Image courtesy of Kenny Louie on flickr
I love zombies. 28 Days Later was a triumph of fast zombies, great acting, great Danny Boyle direction and an awesome soundtrack. World War Z the movie was nice. Brad was nice. Effects were good. Story was nice. World War Z the book was amazing, so many different stories told by different voices written by the same author; great writing. The Walking Dead - addictively slow with deep emotional resonance. My wife "watches" The Walking Dead with me from behind her interlocked fingers and loves it too (as do my parents!). Zombieland is pant wettingly funny.
So why zombies and why so scary? Well zombies have long been an allegory for mass mindless consumerism in modern society, for the base beast within every person when you strip away their humanity and for the fear that we will eventually cause our own global demise. I don't think the fear comes from the cannibalism or the returning from the dead or even the unstoppable nature of the zombie (head shot...rule #2 double tap). Zombies are such fearful creatures because of their total lack of humanity. They function very much like us, but without the emotion, the relationships, the desire to have and make meaning in the world, basically the things that make us human.
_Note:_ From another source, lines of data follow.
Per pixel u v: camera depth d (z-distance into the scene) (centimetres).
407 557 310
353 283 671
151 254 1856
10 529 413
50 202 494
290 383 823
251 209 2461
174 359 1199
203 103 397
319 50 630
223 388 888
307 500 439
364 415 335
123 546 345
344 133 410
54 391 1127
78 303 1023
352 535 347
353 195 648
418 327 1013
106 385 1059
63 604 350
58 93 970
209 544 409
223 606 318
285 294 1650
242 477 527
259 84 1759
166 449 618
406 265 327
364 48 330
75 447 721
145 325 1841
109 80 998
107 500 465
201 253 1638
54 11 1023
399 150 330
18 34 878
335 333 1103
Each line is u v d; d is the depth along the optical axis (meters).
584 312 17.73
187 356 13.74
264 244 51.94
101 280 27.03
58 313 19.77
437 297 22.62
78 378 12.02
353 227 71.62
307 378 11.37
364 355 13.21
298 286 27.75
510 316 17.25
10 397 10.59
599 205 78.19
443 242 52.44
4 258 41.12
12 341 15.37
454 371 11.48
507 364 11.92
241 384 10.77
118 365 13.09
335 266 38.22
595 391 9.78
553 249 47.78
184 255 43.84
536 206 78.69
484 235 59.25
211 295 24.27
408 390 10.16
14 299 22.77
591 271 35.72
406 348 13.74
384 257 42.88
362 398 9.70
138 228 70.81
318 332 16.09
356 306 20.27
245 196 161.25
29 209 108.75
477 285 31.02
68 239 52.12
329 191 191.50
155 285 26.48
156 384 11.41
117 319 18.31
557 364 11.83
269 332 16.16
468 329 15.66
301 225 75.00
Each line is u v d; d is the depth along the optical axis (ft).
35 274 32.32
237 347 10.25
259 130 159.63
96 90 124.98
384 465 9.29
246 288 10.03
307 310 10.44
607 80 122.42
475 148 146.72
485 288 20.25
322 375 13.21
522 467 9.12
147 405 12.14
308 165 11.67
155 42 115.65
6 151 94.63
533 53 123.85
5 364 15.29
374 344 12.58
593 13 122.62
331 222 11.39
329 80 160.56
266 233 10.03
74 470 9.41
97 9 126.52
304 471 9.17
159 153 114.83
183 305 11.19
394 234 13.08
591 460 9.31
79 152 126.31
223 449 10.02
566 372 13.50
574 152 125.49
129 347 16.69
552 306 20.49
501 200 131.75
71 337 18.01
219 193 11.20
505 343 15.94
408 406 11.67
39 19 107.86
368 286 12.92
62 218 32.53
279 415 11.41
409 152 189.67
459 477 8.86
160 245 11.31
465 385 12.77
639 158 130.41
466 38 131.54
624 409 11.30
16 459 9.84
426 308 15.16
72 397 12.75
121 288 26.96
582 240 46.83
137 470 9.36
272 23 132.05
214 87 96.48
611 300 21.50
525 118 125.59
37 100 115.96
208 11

You may ask why I am making my last blog post of #28daysofwriting about zombies, but I think zombies are such an interesting analogy. We cannot treat learners like a mindless mass of consumers without humanity (despite anything OFSTED tells you). My good friend Neil back in the UK posted on Facebook last night in response to yesterday's blog post about high stakes assessment and it struck me how wrong the system is;
So there is the first connection with zombies. We treat our kids like them.
But there is another connection. When I started this challenge, I thought I would be writing about educational technology, thinking skills, pedagogy, learning and even maybe Google Glass (which I am trialling in school). But for the most part I didn't. For the most part I wrote about people, relationships, having and creating meaning in the world, being connected; I guess I kept writing about humanity, the lack of which makes zombies (especially fast ones) so terrifying.
Zombie connection number two.
I will leave this challenge feeling ready to keep on writing and although I am sure future posts will focus more on practical pedagogy and teaching and learning type stuff, 28 days later, I have realised that we can't separate these things from the human element within our education systems and society at large, that in the end (whether that is a zombie apocalypse or not) what truly matters is trying to make the lives of others' a little bit better.